Shift parameter of scaled and shifted estimators (MLMV and WLSMV)

[Tobias Krieger]

Dear all,

I try to understand what the scale and shift parameters do in MLMV and WLSMV, but I could not find much (except for example for the paper from Asparouhov & Muthén, 2010, Simple Second Order Chi-Square Correction).

If I understood it correctly, scale and shift parameters influence the chi-square value of the robust estimators to follow a chi-square distribution:

The shift parameter influences the location of the distribution and the scale parameter the size and shape. Is that correct?

Why I am writing is the following question:

Can a shift parameter also be negative? For models with 1 degree of freedom I have some results with cfa in lavaan where the shift parameter is near zero, but with a negative sign. This happens in some models with WLSMV and in some others with MLMV. I don't get an error message from Lavaan.

So are the results from those models correct and can I trust them or is a negative shift parameter problematic and indicating some problems with the model?

Thank you very much for your help and best regards,

Tobias 

[Yves Rosseel]

On 12/21/22 12:06, Tobias Krieger wrote:
> If I understood it correctly, scale and shift parameters influence the
> chi-square value of the robust estimators to follow a chi-square
> distribution:
> The shift parameter influences the location of the distribution and the
> scale parameter the size and shape. Is that correct?

That sounds about right. The idea is that after scaling/shifting, the
'expected' value of the modified test statistic equals df (the degrees
of freedom) again, and its variance is 2*df. The 'b' parameter is only
needed for the expectation, while 'a' is used for both the expectation
and the variance.

> Why I am writing is the following question:
> Can a shift parameter also be negative?

I see no reason why not. As long as it gets the job done.

Yves.

[Tobias Krieger]

Dear Yves,

Thank you very much for your fast answer which I highly appreciate!

This helps me a lot!

Just to better understand it: What do you mean by "expectation"?

And the 'a' and 'b' parameters are both part of the shift parameter if I understood it correctly from Asparouhov & Muthén (2010). Simple second order chi-square correction, is that correct? Or is one the shift and the other the scale parameter?

Thank you again very much and best regards,

Tobias

[Yves Rosseel]

On 1/2/23 15:32, Tobias Krieger wrote:
> Just to better understand it: What do you mean by "expectation"?

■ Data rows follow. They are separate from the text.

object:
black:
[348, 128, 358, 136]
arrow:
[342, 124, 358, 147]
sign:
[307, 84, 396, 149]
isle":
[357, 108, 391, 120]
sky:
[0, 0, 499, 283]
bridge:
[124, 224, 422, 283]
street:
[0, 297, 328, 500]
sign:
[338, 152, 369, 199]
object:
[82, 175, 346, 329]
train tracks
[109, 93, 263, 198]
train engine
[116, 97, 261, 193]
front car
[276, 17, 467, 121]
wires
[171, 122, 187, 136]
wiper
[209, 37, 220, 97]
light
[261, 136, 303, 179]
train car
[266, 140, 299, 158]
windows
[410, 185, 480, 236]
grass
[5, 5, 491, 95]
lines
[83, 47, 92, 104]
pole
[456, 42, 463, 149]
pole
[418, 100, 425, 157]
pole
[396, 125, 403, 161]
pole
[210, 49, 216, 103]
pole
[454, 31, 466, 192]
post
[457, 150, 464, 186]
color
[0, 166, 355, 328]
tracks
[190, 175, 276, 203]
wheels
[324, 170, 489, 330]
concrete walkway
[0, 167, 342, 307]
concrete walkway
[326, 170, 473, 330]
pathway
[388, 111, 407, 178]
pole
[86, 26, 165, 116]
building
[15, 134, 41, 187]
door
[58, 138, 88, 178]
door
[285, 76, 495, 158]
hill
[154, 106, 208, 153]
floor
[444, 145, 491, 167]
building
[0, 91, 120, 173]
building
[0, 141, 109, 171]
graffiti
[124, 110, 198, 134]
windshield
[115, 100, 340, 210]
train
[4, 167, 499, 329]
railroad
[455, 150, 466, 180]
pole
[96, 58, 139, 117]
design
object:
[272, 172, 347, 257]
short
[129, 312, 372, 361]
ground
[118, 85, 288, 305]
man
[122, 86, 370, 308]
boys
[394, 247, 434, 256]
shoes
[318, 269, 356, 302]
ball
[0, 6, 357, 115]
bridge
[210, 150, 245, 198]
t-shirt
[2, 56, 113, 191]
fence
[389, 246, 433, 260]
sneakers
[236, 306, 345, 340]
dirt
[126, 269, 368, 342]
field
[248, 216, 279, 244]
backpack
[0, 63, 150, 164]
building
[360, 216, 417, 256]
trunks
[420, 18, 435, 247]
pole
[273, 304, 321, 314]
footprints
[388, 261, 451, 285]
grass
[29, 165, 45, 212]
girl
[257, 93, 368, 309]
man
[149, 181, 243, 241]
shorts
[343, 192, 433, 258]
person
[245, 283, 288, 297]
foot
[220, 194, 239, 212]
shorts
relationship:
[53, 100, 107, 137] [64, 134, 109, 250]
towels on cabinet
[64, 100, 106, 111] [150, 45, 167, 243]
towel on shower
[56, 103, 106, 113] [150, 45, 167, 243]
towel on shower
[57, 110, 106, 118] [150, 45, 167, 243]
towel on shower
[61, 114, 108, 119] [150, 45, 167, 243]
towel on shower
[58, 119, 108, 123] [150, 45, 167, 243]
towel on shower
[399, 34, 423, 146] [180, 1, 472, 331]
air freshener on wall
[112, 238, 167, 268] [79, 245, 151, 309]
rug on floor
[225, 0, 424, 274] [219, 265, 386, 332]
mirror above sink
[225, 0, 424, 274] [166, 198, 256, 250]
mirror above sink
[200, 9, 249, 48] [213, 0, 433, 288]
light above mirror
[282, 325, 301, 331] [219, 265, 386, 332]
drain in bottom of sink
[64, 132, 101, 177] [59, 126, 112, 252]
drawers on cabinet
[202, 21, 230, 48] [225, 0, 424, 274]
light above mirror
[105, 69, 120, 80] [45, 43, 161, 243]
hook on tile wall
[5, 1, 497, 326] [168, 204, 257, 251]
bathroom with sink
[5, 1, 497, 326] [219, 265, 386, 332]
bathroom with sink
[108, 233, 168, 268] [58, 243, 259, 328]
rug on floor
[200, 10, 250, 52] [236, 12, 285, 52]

The expectation operator E(X), see
https://en.wikipedia.org/wiki/Expected_value. Think of it as the average
of its argument (X) across an infinite number of replications.

> And the 'a' and 'b' parameters are both part of the shift parameter if I

> understood it correctly from /Asparouhov & Muthén (2010). Simple second
> order chi-square correction/, is that correct? Or is one the shift and

> the other the scale parameter?

I think 'a' is called the 'scaling' parameter, and 'b' is called the
'shift' parameter, because the scaled test statistic is written as

a*T + b

where T is the original test statistic.

Yves.

[Tobias Krieger]

Dear Yves,

Thank you again for all your valuable answers and your time.

All the best

Tobias